Recent Changes in US Crypto Export Rules
January 21, 2011 1 Comment
On January 7, 2011, the US Government published a final export rule that relaxed export rules on publically available encryption code. Previously, mass market, encryption object code software was subject to US export controls. Under the new rule, issued by the Bureau of Industry and Security (BIS), publicly available, mass market, encryption object code software with a symmetric key length greater than 64-bits is no longer subject to the export control rules. Although the change will not have a limited direct impact on Mozilla because our code already falls under the TSU source code exception, the change is good because it simplifies and reduces the number of rules that might restrict distribution of publicly available, mass market, encryption object code software outside the US.
BIS reasoned that because there are no regulatory restrictions on making such software publicly available, and because, once it is publicly available, by definition it is available for download by any end user without restriction, removing it from the jurisdiction of the Export Administration Regulations (EAR) will have no effect on export control policy. Such policy is merely clarified and confirmed by this final rule.

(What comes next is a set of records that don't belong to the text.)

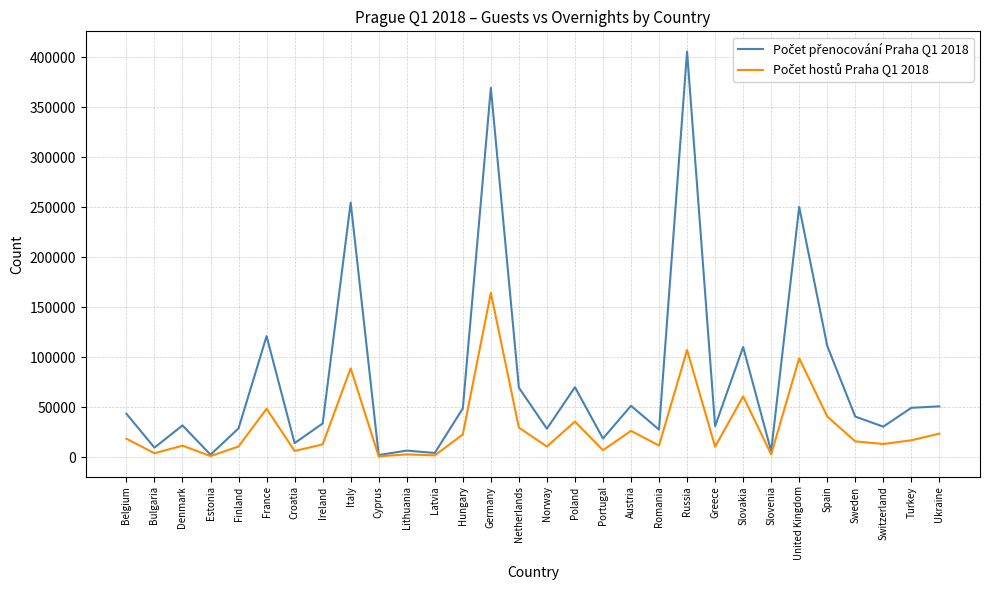

What is the greatest value displayed?

405493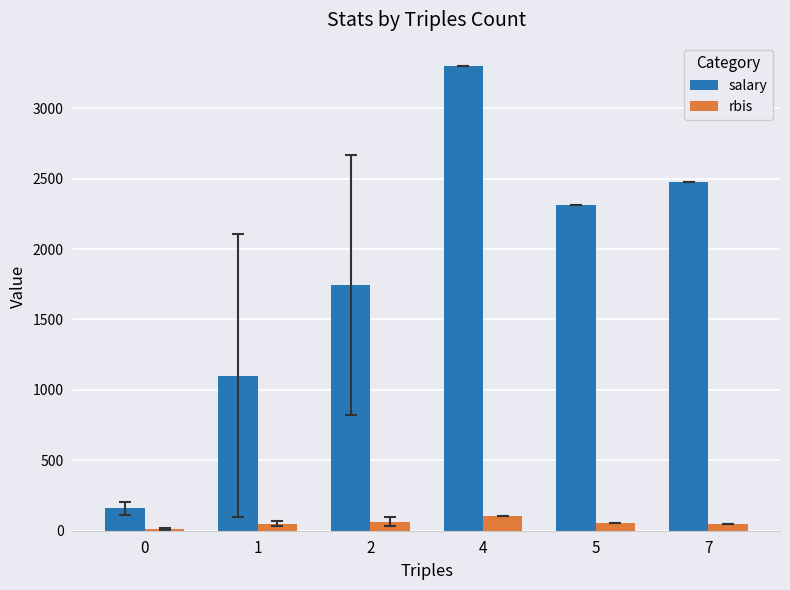

What is the sum of the rbis values at 7 and 5?

108.0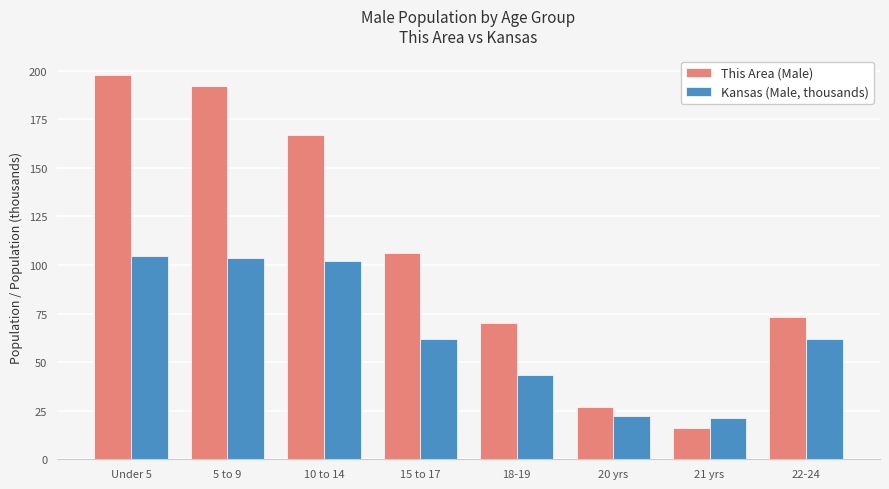

What position from the right is 21 yrs?

2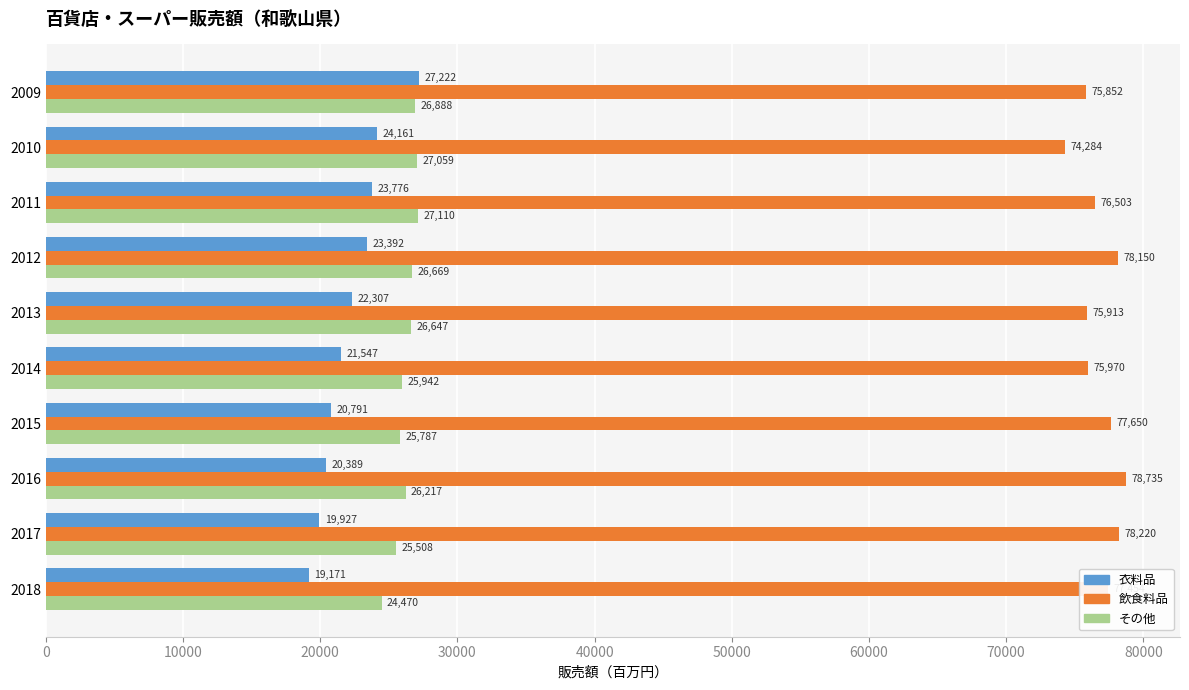

What is the minimum value for 飲食料品?

74284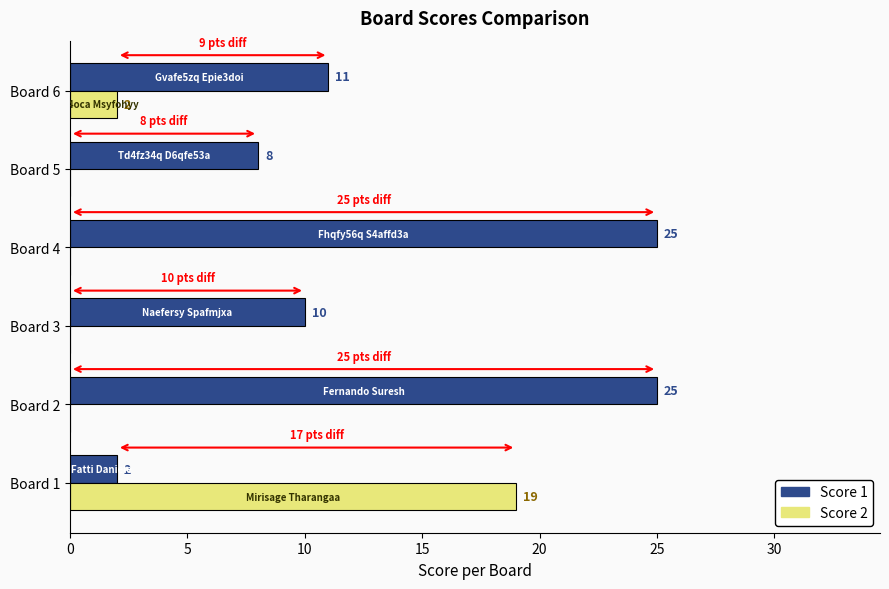

Which series has the largest range (max minus min)?

Score 1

This rule change follows the guidance of government and export law attorneys like Dan Minutillo (he also represents Mozilla) who argued in a recent California International Law Journal article that the Government should remove publicly available encryption code from the scope of items subject to the EAR based on the interpretation of a September 11, 2009 Advisory Opinion by the Director of Information Technology Controls Division, Office of National Security and Technology Transfer Controls, US Government. It seems this 2009 Advisory Opinion can be interpreted to relate directly to a Voluntary Self Disclosure filed by Minutillo on behalf of Mozilla regarding the exchange of code that resulted in a “No Violation Letter” from the US government in Mozilla’s favor.
Minutillo’s article takes the September 11, 2009 Advisory Opinion to its logical conclusion which appears to relate to the January 7, 2011, Final Rule mentioned above. Minutillo’s article states in pertinent part:
“Where does that leave us regarding the [September 11, 2009] Advisory Opinion? Relying on the second and fourth full paragraphs [of the Advisory Opinion] and using the above [meaning early parts of the Minutillo article] analysis, it appears that mass market encryption code, whether open or closed source, and other code which can be downloaded, meeting all the criteria discussed above, should be exportable by download without a violation of the EAR anywhere in the world without an export license, so long as the requisite footprint is kept in machine readable code in the provider’s data base and is not tracked or used for any purpose by the provider without having to rely on the TSU exception. The Advisory Opinion should be clarified to provide that non-encryption software provided for cost should be exportable, subject to the same standards as software without encryption (footprint so no restriction). Moreover, it appears that the United States Government should reconsider why merely collecting an email address and name of a downloader without more should reasonably trigger “knowledge” for purposes of the export regulations”.